# [WHAT TO DO]
Copy out the lines of the data below exactly, beginning with the line containing "left hip: (737, 1445, 5)" and continuing through the line containing "right ankle: (344, 416, 52)", with both of those lines included.

──────── PROVIDED RECORDS

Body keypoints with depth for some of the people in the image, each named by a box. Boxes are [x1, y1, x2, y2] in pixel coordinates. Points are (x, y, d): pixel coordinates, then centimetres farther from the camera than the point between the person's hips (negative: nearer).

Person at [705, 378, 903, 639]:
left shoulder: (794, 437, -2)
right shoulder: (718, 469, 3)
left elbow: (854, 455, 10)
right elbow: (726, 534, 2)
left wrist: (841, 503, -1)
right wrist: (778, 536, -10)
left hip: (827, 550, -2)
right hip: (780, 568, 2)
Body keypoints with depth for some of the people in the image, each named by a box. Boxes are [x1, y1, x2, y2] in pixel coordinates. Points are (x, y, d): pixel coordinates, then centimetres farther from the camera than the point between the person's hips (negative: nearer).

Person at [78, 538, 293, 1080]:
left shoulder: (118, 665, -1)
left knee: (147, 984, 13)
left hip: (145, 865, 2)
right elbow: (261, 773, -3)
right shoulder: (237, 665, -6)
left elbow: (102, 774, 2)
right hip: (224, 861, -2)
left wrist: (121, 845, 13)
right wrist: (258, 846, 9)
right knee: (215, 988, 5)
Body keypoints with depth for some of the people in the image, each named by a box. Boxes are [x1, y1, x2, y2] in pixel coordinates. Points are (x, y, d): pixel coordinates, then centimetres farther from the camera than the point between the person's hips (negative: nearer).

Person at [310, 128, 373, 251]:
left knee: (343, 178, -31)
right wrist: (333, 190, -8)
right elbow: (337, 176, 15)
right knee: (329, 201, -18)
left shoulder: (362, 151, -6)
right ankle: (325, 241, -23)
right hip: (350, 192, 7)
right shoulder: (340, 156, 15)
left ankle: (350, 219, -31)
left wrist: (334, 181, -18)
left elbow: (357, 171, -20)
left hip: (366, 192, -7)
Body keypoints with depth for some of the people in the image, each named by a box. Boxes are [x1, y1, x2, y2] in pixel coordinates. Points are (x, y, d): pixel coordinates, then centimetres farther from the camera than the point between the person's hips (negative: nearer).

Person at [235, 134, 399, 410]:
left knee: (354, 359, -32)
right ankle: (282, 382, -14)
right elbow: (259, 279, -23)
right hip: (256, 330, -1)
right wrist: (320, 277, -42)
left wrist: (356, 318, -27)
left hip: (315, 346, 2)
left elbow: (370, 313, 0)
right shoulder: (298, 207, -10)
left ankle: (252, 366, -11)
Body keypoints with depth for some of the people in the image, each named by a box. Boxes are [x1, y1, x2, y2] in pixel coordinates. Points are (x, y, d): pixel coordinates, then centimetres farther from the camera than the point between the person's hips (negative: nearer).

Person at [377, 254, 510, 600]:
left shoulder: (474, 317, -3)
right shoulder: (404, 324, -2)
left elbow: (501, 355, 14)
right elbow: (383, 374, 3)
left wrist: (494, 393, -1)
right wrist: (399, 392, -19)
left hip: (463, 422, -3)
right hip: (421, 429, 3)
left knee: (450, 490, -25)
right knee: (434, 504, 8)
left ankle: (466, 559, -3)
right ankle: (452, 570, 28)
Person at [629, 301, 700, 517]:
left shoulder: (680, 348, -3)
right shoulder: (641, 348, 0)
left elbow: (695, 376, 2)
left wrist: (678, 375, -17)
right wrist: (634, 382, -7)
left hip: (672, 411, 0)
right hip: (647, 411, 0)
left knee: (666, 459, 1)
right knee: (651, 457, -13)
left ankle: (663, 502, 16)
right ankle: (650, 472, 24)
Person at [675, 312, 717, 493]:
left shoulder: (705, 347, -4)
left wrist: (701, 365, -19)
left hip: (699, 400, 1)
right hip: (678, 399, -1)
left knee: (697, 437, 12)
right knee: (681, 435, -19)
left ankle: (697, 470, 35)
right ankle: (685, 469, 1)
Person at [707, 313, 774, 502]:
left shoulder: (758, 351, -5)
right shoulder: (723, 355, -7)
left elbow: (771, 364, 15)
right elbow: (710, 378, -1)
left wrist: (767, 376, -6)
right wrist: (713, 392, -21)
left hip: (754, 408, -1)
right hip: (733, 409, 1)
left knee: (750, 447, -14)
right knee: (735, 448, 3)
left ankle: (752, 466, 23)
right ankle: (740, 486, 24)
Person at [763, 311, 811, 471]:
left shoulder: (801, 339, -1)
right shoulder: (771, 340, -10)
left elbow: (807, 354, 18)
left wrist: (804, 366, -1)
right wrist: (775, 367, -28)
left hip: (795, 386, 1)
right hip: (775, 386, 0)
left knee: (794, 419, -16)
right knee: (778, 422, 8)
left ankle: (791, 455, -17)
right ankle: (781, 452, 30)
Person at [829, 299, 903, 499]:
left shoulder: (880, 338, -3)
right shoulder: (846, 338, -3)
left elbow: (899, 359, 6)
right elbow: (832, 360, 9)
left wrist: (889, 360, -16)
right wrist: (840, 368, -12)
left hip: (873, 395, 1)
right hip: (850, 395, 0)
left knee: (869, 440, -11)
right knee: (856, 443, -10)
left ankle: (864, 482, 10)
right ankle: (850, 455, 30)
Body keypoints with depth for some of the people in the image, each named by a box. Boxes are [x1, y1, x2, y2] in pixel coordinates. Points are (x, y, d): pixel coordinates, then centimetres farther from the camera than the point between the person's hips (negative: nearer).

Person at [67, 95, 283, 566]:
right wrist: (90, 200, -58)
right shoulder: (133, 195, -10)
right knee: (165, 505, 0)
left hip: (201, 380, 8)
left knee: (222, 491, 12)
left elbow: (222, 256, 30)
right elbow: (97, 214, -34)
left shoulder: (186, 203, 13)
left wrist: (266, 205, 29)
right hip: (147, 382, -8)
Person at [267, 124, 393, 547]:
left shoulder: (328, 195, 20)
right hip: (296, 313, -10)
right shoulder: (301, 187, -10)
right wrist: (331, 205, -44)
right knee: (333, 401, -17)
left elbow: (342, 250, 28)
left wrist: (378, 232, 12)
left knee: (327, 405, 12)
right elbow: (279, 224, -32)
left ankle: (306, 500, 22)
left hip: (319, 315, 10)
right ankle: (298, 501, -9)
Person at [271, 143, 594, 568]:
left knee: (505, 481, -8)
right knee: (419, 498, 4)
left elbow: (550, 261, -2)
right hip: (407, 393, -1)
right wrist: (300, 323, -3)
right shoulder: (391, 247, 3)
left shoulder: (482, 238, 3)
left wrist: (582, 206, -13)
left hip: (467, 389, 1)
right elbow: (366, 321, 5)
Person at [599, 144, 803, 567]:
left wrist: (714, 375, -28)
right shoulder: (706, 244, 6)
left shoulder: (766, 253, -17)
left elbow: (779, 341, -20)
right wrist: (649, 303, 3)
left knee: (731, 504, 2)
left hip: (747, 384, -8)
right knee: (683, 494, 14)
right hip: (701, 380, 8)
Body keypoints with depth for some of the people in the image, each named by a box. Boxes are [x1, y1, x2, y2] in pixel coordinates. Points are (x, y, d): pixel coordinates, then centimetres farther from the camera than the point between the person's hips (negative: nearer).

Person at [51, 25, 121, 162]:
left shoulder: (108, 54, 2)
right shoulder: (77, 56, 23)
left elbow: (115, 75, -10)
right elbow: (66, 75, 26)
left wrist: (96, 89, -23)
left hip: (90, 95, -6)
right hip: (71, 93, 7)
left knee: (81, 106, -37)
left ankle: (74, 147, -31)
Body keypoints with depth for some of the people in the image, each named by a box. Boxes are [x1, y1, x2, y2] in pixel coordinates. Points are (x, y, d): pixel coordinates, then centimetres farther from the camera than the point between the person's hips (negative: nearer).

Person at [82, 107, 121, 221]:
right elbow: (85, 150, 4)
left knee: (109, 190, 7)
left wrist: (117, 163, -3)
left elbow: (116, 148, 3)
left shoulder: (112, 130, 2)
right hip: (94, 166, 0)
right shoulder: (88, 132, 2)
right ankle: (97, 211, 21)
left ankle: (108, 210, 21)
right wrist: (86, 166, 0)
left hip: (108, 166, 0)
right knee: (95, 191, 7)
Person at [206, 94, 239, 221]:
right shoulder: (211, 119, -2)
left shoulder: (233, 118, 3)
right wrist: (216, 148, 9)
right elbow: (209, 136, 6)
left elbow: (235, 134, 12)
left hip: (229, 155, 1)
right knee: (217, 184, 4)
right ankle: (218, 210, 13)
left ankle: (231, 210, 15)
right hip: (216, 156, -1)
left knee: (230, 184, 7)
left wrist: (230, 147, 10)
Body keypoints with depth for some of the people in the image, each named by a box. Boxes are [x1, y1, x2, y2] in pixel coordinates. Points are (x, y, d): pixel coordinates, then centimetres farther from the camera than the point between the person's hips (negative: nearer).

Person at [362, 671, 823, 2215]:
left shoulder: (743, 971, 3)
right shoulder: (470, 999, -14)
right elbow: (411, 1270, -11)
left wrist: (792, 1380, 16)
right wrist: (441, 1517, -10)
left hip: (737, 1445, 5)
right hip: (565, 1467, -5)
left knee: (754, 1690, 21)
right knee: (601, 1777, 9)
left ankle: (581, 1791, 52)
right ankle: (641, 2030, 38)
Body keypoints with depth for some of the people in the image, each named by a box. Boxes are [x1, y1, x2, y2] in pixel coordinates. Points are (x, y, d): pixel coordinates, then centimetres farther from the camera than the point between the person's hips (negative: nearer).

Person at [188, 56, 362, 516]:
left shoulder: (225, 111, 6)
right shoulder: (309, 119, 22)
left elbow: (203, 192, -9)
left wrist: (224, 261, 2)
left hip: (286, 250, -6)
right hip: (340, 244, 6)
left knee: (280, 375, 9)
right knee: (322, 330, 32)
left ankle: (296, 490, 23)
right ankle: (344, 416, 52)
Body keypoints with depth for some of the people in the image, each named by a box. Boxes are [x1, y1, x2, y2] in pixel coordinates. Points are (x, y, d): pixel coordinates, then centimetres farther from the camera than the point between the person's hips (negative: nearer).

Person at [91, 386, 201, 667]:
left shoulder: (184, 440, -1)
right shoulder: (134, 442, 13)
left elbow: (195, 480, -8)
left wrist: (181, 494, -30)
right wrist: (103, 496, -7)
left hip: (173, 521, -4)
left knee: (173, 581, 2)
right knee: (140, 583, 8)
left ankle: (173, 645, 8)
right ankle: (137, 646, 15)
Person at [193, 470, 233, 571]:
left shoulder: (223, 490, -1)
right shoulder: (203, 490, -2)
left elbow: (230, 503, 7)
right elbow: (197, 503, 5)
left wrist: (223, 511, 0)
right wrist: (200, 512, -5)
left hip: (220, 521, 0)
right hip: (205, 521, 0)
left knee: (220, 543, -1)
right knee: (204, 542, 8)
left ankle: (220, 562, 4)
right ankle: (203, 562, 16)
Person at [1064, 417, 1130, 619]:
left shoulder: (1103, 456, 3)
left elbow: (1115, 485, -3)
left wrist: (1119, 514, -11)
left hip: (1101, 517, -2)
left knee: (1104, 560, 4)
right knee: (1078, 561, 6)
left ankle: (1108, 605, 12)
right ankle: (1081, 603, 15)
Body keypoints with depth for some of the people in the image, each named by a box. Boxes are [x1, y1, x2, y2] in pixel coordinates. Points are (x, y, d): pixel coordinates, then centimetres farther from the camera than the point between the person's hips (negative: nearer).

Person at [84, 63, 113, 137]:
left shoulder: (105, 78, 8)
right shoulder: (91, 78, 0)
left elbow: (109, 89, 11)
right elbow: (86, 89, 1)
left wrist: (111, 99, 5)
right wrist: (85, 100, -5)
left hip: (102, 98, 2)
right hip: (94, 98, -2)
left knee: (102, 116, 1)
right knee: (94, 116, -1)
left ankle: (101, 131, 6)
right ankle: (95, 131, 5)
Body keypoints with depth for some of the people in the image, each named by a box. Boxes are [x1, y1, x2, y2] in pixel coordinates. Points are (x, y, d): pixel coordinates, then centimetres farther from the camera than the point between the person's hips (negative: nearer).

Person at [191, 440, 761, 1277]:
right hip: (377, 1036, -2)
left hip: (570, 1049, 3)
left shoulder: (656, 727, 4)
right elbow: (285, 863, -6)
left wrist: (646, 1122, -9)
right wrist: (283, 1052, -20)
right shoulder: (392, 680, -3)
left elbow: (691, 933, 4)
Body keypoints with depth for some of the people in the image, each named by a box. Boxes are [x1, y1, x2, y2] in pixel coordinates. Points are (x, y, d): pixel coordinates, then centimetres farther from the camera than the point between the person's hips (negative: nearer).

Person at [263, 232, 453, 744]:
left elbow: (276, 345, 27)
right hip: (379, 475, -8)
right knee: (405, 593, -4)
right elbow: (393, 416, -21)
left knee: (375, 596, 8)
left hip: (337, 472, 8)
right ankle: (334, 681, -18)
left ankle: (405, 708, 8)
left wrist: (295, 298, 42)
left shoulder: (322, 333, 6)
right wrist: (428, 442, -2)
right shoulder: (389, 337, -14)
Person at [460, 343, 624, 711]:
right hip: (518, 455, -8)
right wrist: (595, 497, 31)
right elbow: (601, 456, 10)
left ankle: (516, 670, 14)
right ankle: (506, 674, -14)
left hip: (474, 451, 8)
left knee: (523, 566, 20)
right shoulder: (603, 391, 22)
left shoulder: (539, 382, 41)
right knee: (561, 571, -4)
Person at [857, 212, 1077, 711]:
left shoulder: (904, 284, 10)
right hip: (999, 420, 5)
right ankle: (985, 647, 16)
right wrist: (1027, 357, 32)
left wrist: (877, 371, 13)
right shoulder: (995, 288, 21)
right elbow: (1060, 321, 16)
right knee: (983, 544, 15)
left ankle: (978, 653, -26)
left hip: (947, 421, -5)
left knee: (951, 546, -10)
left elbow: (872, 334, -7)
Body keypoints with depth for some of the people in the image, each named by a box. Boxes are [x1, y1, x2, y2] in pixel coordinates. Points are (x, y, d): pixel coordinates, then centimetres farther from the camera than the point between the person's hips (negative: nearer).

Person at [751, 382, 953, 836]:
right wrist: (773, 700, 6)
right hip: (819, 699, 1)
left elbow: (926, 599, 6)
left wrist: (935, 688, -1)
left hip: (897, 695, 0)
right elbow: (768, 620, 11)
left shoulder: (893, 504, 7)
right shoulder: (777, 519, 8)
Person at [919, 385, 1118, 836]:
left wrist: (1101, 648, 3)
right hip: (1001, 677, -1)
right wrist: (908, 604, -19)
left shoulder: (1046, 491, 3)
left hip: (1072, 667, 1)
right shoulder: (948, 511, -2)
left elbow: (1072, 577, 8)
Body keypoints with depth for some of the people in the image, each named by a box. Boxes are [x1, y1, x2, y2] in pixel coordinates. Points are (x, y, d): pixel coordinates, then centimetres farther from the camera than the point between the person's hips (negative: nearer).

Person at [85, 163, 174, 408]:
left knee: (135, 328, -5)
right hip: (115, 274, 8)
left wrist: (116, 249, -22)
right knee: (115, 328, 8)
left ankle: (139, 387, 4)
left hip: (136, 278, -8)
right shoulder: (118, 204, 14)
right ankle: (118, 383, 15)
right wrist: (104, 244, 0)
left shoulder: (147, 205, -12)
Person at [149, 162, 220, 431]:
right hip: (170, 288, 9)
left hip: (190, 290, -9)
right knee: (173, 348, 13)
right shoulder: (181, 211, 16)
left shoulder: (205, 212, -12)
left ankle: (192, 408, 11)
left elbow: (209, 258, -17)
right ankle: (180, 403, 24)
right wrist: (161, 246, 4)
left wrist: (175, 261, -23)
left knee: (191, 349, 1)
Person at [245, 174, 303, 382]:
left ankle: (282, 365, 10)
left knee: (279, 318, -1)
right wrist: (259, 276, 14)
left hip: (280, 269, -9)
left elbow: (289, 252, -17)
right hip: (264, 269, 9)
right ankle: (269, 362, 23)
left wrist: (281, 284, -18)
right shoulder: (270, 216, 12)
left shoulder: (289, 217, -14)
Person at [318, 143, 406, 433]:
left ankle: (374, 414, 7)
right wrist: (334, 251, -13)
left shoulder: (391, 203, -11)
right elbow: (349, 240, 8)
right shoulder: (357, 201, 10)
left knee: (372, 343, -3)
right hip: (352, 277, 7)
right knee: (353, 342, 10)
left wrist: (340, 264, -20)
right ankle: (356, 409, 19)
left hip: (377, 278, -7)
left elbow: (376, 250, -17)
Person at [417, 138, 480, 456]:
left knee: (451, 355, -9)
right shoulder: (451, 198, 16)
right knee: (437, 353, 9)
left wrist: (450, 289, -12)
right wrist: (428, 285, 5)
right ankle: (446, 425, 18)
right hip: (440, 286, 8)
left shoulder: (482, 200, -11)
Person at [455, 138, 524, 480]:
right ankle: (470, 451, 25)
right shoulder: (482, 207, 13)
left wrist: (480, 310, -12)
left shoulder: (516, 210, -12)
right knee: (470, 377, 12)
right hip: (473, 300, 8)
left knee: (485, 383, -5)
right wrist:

────────────────

# [ANSWER SPACE]
left hip: (737, 1445, 5)
right hip: (565, 1467, -5)
left knee: (754, 1690, 21)
right knee: (601, 1777, 9)
left ankle: (581, 1791, 52)
right ankle: (641, 2030, 38)
Body keypoints with depth for some of the people in the image, each named by a box. Boxes are [x1, y1, x2, y2] in pixel coordinates. Points are (x, y, d): pixel coordinates, then centimetres farther from the camera than the point between the person's hips (negative: nearer).

Person at [188, 56, 362, 516]:
left shoulder: (225, 111, 6)
right shoulder: (309, 119, 22)
left elbow: (203, 192, -9)
left wrist: (224, 261, 2)
left hip: (286, 250, -6)
right hip: (340, 244, 6)
left knee: (280, 375, 9)
right knee: (322, 330, 32)
left ankle: (296, 490, 23)
right ankle: (344, 416, 52)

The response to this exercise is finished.